Agonists and Synergists of Hip External Rotation
Agonist: Gluteus maximus, piriformis, obturator internus, gamellus inferior, superior and quadratus femoris.
Synergist: Gluteus medius, minimus, obturator externus, sartorius and biceps femoris (long).
Forward Rotation of the Pelvis on the Femur
Occurs in unilateral stance (on one leg) when the side of the pelvis, opposite to the supporting hip, moves anteriorly. It produces internal rotation of the supporting hip.
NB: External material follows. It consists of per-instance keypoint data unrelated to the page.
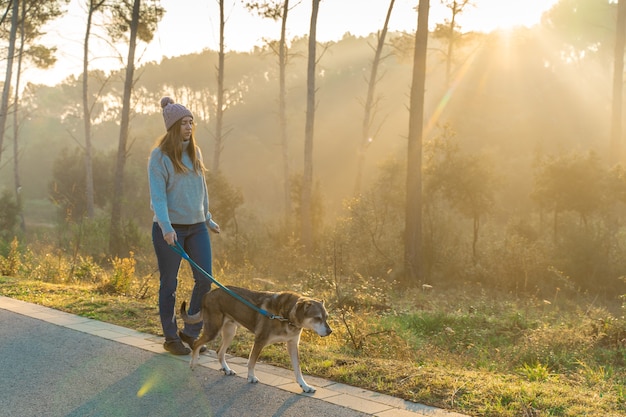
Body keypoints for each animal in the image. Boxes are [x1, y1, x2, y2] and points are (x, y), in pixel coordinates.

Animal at [179, 284, 332, 392]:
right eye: (317, 318)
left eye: (326, 317)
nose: (330, 331)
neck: (286, 316)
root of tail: (208, 294)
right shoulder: (259, 341)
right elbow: (252, 362)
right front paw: (251, 377)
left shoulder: (293, 344)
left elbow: (298, 368)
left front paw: (304, 385)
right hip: (213, 330)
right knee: (197, 343)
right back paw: (193, 362)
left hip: (230, 332)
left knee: (219, 352)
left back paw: (226, 369)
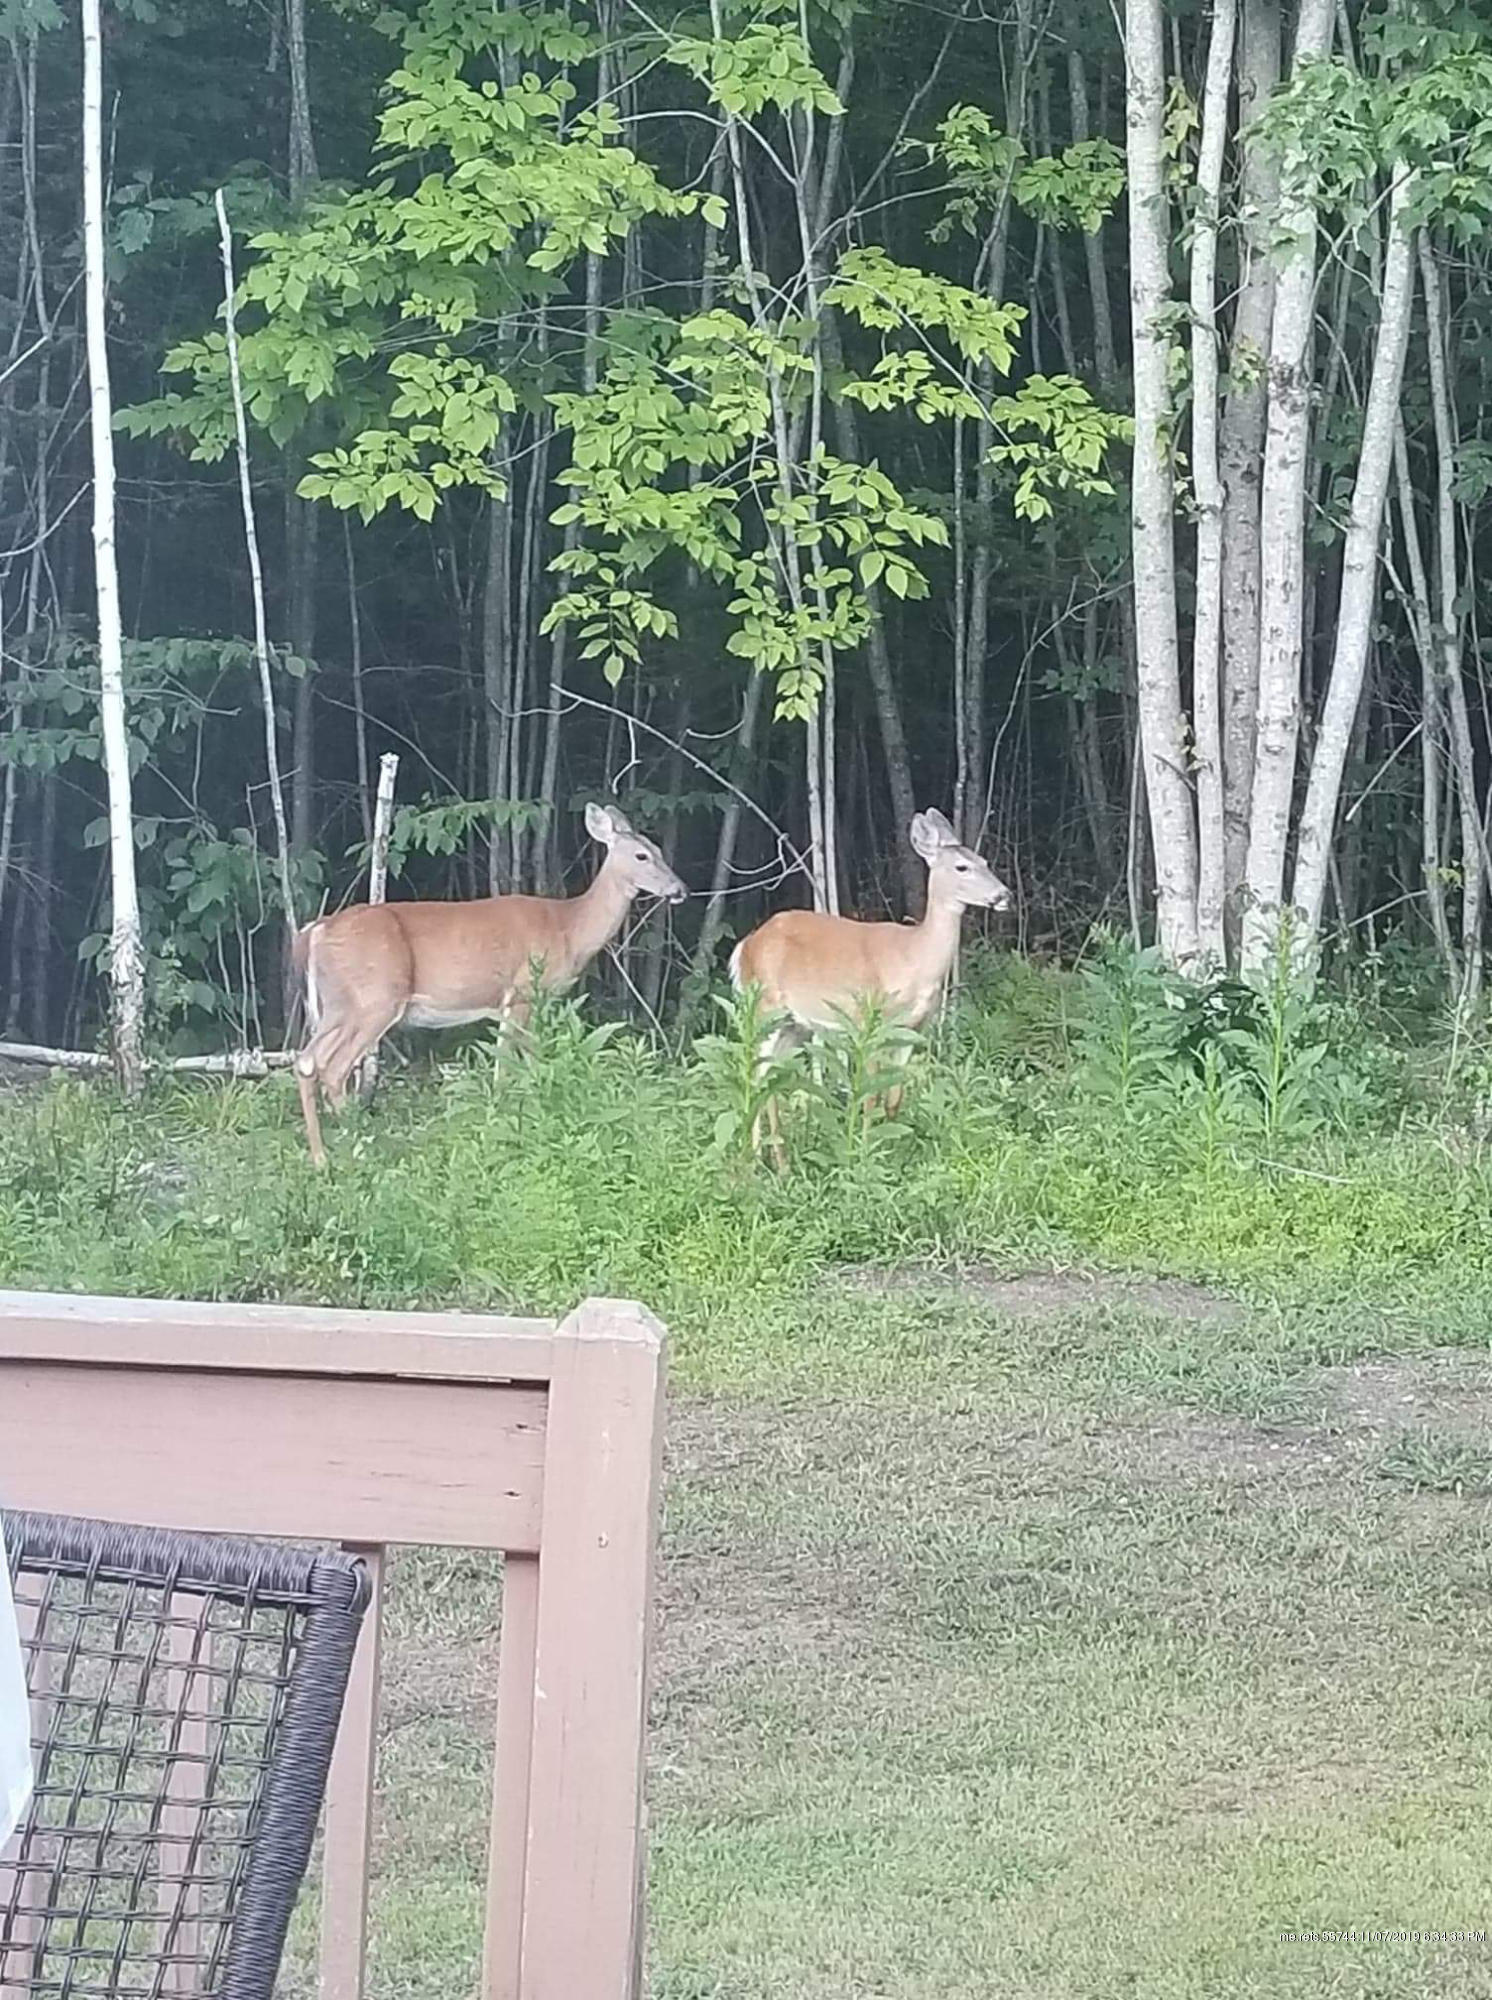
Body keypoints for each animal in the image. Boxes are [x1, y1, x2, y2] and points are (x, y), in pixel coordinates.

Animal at [292, 800, 684, 1168]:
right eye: (642, 855)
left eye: (661, 850)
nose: (679, 889)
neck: (569, 929)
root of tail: (315, 932)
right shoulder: (524, 990)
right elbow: (515, 1063)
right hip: (376, 998)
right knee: (332, 1067)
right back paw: (358, 1148)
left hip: (337, 1005)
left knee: (307, 1060)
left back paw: (321, 1158)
Backward Rotation of the Pelvis on the Femur
Occurs when the side of the pelvis, opposite to the supporting hip, moves posteriorly. It produces external rotation of the supporting hip joint.
Rotation of the Pelvis
Motion of the entire pelvic ring in the transverse plane around a vertical axis.
Anterior and Posterior Pelvic Tilt
Motions of the entire pelvic ring in the sagittal plane around a coronal axis.
Anterior Tilt of the Pelvis
Produces hip flexion on a fixed femur.
Moves ASIS anteriorly and inferiorly.
Sacrum moves further away from the femur.
Posterior Tilt of the Pelvis
Produces hip extension on a fixed femur.
Brings the pubis symphysis up and the sacrum closer to the femur.
Lateral Tilt of the Pelvis
Frontal plane, antero-posterior axis
Normally aligned pelvis has the two ASIS horizontal (same position).
During unilateral stance, one hip is pivot for motion of the opposite side of pelvis.
Elevate: pelvis hiking
Drop: pelvis drop
Lateral Pelvic Shift
Bilateral stance, hip and knee on one leg are flexed, making the opposite side weight bare and work like during unilateral stance.